Aber die Popularität dieser Shows, die Musik, Tanz, Gesang, komische Sketche und Varieténummern miteinander kombinierten, ist nicht ausschließlich auf Bigotterie zurückzuführen. „Einiges davon entsprang einer echten Faszination für die Musik, die Lieder, die Tänze und die Darbietungsstile der Schwarzen“, so die Theater- und Kulturkritikerin Margo Jefferson. (Siehe ihre Kommentare in dem folgenden CBS-Sonntagmorgen-Beitrag vom Oktober über Blackface, der zusammengestellt wurde, nachdem Megyn Kelley wegen ihrer Verteidigung von Blackface an Halloween gefeuert worden war.)

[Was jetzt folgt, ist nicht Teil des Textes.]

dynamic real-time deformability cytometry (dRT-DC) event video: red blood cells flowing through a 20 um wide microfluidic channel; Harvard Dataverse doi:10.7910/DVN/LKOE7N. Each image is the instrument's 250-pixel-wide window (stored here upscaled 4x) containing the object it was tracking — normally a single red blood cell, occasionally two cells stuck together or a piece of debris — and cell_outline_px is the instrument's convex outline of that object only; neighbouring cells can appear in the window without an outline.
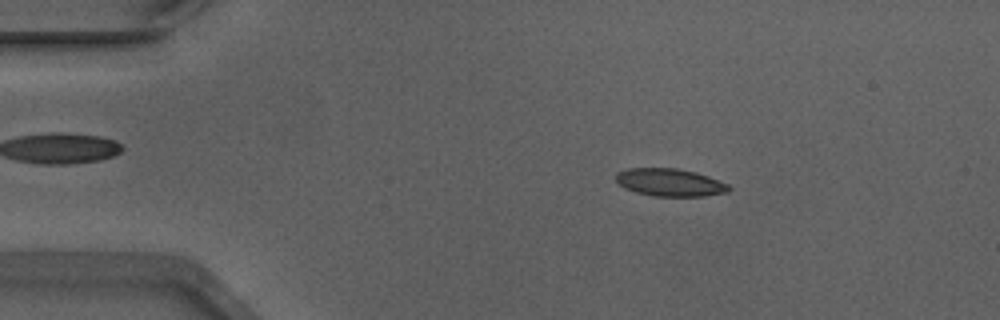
{"species": "Egyptian fruit bat (a non-hibernating species)", "species_latin": "Rousettus aegyptiacus", "temperature_condition": "warm", "stored_images_in_passage": 53, "camera_frame_rate_fps": 3000, "um_per_image_px": 0.085, "animal": {"sex": "male"}, "frame": {"image": 1, "passage_image": 9, "time_ms": 2.667, "image_size_px": [1000, 320], "cell_outline_px": [[732, 188], [728, 192], [704, 196], [652, 196], [636, 192], [624, 188], [616, 180], [616, 172], [628, 168], [676, 168], [696, 172], [708, 176], [728, 184]], "centroid_in_image_um": [56.94, 15.5], "position_along_channel_um": 28.1, "area_um2": 18.26}}
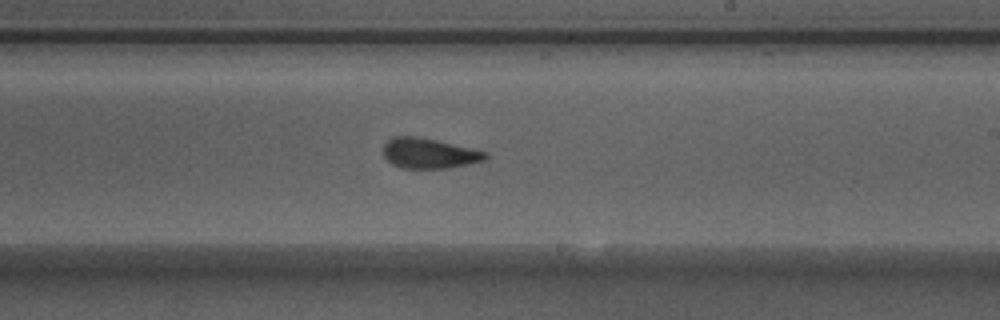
{"frame": {"image": 2, "passage_image": 31, "time_ms": 10.0, "image_size_px": [1000, 320], "cell_outline_px": [[488, 156], [484, 160], [468, 164], [448, 168], [400, 168], [392, 164], [384, 156], [384, 144], [392, 136], [416, 136], [436, 140], [488, 152]], "centroid_in_image_um": [36.46, 13.03], "position_along_channel_um": 252.5, "area_um2": 17.92}}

Bereits in den 1840er Jahren machten Minstrel-Shows afroamerikanische Entertainer wie Thomas Dilward und William Henry Lane, der den Spitznamen Master Juba trug und mit den ansonsten ausschließlich weißen Ethiopian Minstrels auf Tournee ging, die als „Greatest Dancer in the World“ bezeichnet wurden, zu Stars. Lane gilt als der Vater des Stepptanzes.
Ja, die schwarzen Minstrel-Show-Darsteller mussten sich selbst schwarz schminken. Haben sie das als entwürdigend empfunden? Ein Hinweis darauf ist, dass einige der größten Stars nach England zogen.

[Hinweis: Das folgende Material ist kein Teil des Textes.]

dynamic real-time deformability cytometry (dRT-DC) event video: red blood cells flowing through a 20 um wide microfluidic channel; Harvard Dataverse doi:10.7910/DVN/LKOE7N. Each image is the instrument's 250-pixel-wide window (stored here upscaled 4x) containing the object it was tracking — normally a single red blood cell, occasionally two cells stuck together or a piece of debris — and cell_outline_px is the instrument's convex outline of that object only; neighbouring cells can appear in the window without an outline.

In den 1850er Jahren gab es allein in New York City zehn Theater, die ausschließlich Minstrel-Shows aufführten. Eine der erfolgreichsten Minstrel-Shows nannte sich „Virginia Minstrels“, wurde aber eigentlich in New York gegründet und debütierte in einem Billard-Salon in der Bowery.

Bert Williams (1874-1922), der sich schwarz verkleidete und Routinen aus den Minstrel-Shows benutzte, wurde zu einem der wichtigsten Akteure im Varieté, zu einem der ersten afroamerikanischen Schallplattenkünstler und zu einem großen Star am Broadway, der 18 Shows auf dem Great White Way absolvierte; er war sogar der erste bekannte afroamerikanische Filmschauspieler. Noch in den 1980er Jahren wurden seine Lieder in Musical-Revuen am Broadway aufgeführt. Auch die Blues-Sängerinnen Ma Rainey und Bessie Smith waren zu Beginn ihrer Karriere Minstrel-Darstellerinnen.

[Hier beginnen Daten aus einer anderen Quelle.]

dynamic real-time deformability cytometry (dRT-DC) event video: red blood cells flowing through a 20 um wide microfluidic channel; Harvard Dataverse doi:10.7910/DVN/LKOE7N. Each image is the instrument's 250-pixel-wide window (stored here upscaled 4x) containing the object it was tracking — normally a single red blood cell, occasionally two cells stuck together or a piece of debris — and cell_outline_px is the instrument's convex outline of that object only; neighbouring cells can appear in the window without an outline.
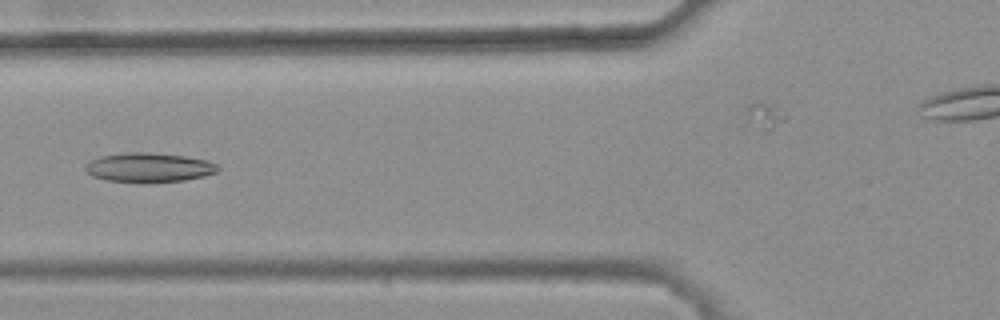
{"species": "common noctule bat (a hibernating species)", "species_latin": "Nyctalus noctula", "temperature_condition": "warm", "stored_images_in_passage": 47, "camera_frame_rate_fps": 3000, "um_per_image_px": 0.085, "animal": {"sex": "female", "body_mass_g": 25.1}, "frame": {"image": 1, "passage_image": 21, "time_ms": 6.667, "image_size_px": [1000, 320], "cell_outline_px": [[220, 168], [216, 172], [204, 176], [184, 180], [140, 184], [108, 180], [92, 176], [84, 168], [84, 164], [92, 160], [104, 156], [128, 152], [148, 152], [184, 156], [208, 160], [216, 164]], "centroid_in_image_um": [12.66, 14.25], "position_along_channel_um": 113.1, "area_um2": 22.83}}
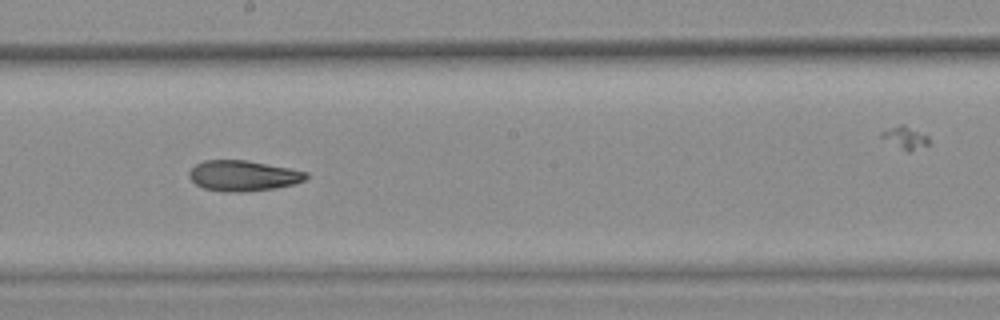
{"frame": {"image": 2, "passage_image": 30, "time_ms": 9.667, "image_size_px": [1000, 320], "cell_outline_px": [[308, 176], [304, 180], [292, 184], [276, 188], [244, 192], [224, 192], [204, 188], [196, 184], [188, 176], [188, 172], [196, 164], [204, 160], [248, 160], [308, 172]], "centroid_in_image_um": [20.65, 14.94], "position_along_channel_um": 227.6, "area_um2": 20.81}}
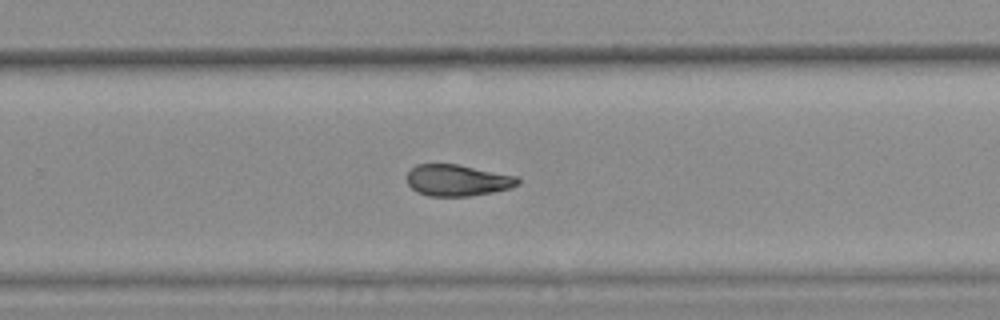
{"frame": {"image": 3, "passage_image": 35, "time_ms": 11.333, "image_size_px": [1000, 320], "cell_outline_px": [[520, 184], [508, 188], [492, 192], [468, 196], [428, 196], [416, 192], [408, 184], [408, 172], [416, 164], [456, 164], [516, 176], [520, 180]], "centroid_in_image_um": [38.86, 15.33], "position_along_channel_um": 290.9, "area_um2": 20.11}, "authors_computed_cell_mechanics": {"area_um2": 21.2704, "velocity_mm_per_s": 3.8181, "shape_relaxation_time_tau1_ms": null, "shape_relaxation_time_tau2_ms": 5.5515, "deformation_change_tau1": null, "deformation_change_tau2": 0.1411}}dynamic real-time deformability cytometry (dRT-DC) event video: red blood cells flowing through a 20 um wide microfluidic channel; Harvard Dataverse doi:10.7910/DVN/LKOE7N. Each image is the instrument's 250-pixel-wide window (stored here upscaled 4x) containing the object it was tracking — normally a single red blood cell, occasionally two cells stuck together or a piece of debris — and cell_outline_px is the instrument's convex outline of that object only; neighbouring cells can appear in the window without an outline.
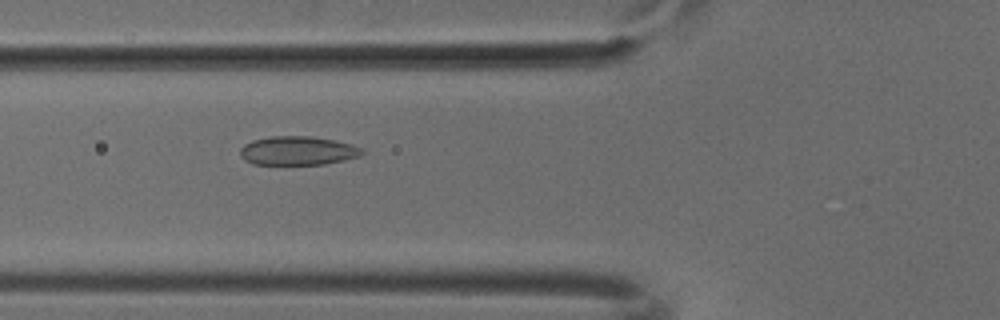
{"species": "common noctule bat (a hibernating species)", "species_latin": "Nyctalus noctula", "temperature_condition": "cold", "stored_images_in_passage": 51, "camera_frame_rate_fps": 3000, "um_per_image_px": 0.085, "animal": {"sex": "male", "body_mass_g": 18.8}, "frame": {"image": 1, "passage_image": 19, "time_ms": 6.0, "image_size_px": [1000, 320], "cell_outline_px": [[364, 152], [360, 156], [344, 160], [324, 164], [252, 164], [244, 160], [240, 156], [240, 148], [244, 144], [252, 140], [272, 136], [308, 136], [332, 140], [352, 144], [364, 148]], "centroid_in_image_um": [25.3, 12.81], "position_along_channel_um": 100.5, "area_um2": 20.52}}
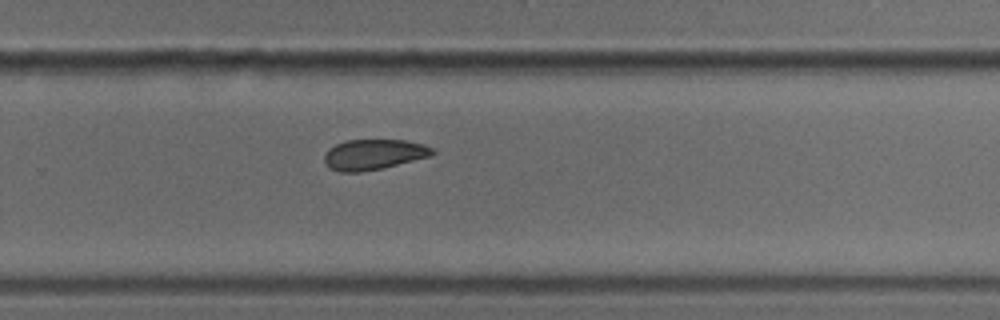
{"frame": {"image": 2, "passage_image": 34, "time_ms": 11.0, "image_size_px": [1000, 320], "cell_outline_px": [[436, 152], [432, 156], [384, 168], [360, 172], [340, 172], [332, 168], [324, 160], [324, 156], [328, 148], [344, 140], [404, 140], [420, 144], [432, 148]], "centroid_in_image_um": [31.77, 13.13], "position_along_channel_um": 298.0, "area_um2": 19.13}}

Trotz der Aufrechterhaltung falscher und schwächender Stereotypen leistete die Minstrel-Show einen konkreten Beitrag zur amerikanischen Volkskunst. Die Minstrel-Show als populäre Bühnenunterhaltung ist vor einem Jahrhundert praktisch verschwunden. Aber in Hollywood lebte sie in Form von nostalgischen Hommagen bis in die 1950er Jahre weiter und ist nach wie vor ein Teil unserer kulturellen DNA.

Der weiße Komponist Stephen Foster schrieb für Minstrel-Shows einige seiner immer noch populären Lieder wie „Camptown Races“ und „Oh, Susanna“, und der schwarze Komponist James Bland schrieb Hunderte von Liedern, darunter „Carry Me Back to Old Virginny“, das mehr als ein halbes Jahrhundert lang das Staatslied von – ja – Virginia war.

Wie gesagt, eine komplizierte Geschichte.